Saved data entries
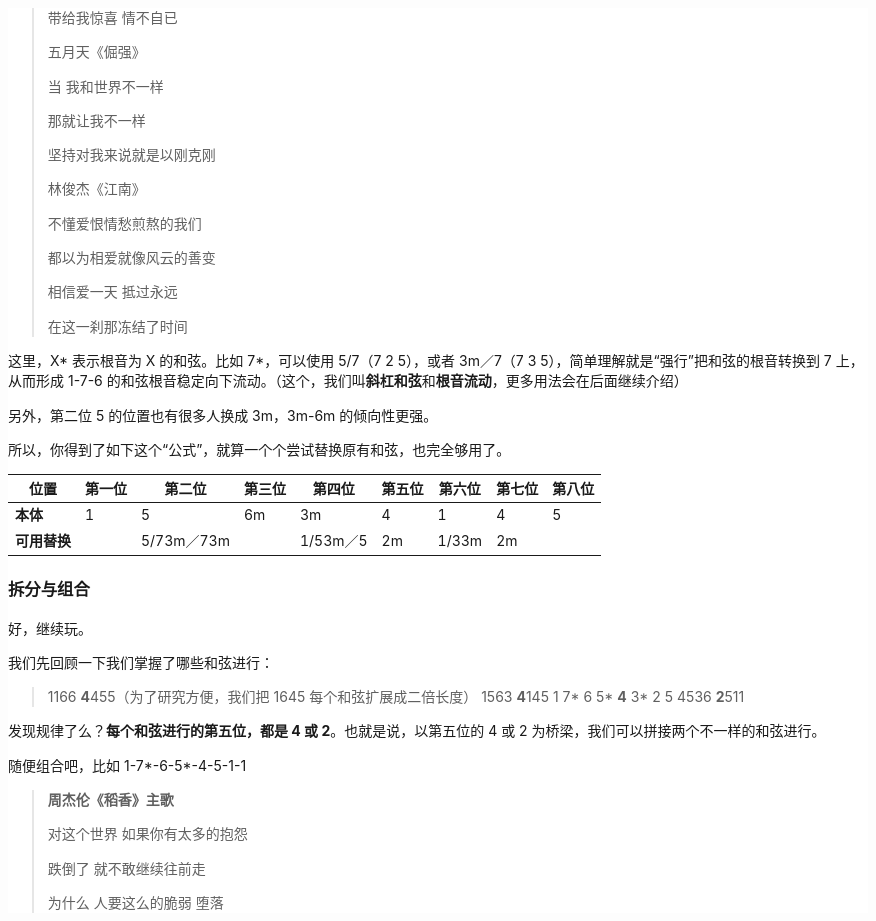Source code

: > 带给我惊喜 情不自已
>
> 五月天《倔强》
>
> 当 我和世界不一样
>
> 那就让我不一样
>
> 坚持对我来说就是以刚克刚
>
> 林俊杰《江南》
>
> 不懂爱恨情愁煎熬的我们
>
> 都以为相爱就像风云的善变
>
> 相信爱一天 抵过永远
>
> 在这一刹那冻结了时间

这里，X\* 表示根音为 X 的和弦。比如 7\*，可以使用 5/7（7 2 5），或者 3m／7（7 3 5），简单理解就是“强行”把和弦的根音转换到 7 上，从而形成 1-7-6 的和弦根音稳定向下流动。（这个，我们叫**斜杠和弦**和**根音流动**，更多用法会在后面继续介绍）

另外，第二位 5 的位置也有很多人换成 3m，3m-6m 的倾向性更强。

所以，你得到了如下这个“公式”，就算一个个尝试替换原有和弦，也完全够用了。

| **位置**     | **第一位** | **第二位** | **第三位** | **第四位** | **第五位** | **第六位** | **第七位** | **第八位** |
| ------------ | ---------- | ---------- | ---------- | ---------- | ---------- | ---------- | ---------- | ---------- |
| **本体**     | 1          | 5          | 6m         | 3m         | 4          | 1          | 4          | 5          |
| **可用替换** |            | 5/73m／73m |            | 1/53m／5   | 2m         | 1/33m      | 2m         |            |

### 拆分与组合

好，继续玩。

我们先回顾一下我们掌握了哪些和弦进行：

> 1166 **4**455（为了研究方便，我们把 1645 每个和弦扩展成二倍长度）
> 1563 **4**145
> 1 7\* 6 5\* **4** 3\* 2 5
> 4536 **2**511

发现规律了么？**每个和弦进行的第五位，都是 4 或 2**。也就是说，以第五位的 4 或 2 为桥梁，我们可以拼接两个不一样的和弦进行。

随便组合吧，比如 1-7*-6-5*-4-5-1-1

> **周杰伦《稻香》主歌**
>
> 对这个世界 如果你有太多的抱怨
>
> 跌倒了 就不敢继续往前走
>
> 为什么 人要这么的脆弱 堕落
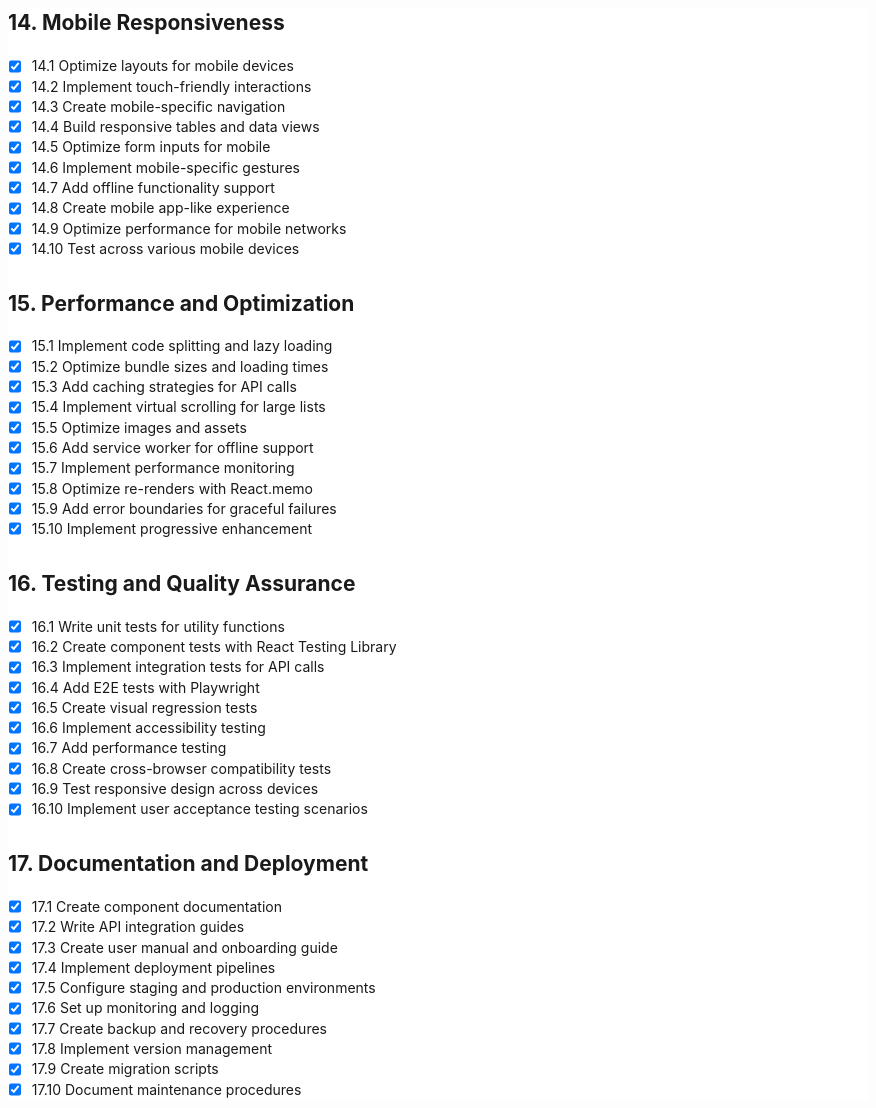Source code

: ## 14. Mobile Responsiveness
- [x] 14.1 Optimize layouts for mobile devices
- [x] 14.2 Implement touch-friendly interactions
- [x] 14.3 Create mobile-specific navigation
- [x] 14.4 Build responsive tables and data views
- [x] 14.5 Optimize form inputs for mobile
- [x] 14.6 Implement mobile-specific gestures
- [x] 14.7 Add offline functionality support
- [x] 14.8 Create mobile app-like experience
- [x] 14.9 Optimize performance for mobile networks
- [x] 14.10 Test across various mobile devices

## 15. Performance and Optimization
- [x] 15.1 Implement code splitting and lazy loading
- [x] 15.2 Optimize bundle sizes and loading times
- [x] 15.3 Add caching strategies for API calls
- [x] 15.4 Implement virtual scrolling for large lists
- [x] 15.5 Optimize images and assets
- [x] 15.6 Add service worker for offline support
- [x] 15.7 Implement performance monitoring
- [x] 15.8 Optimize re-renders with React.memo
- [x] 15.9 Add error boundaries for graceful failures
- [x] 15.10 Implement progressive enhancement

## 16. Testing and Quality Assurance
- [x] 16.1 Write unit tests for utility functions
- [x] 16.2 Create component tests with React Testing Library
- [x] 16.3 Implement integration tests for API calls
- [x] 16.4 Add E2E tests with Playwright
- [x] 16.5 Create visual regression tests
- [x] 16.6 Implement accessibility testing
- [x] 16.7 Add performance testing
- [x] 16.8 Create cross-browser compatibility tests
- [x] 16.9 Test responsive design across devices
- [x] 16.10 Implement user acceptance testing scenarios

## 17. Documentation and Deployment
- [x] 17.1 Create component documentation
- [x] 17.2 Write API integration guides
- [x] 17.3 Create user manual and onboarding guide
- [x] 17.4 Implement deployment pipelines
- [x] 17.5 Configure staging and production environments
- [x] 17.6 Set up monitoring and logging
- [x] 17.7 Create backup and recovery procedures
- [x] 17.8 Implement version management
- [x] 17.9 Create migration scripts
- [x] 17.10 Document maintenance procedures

### Problem to work on
Return each line of the listing in which the string "support" occurs, reproducing every such line in full.

### Result of the exercise
- [x] 14.7 Add offline functionality support
- [x] 15.6 Add service worker for offline support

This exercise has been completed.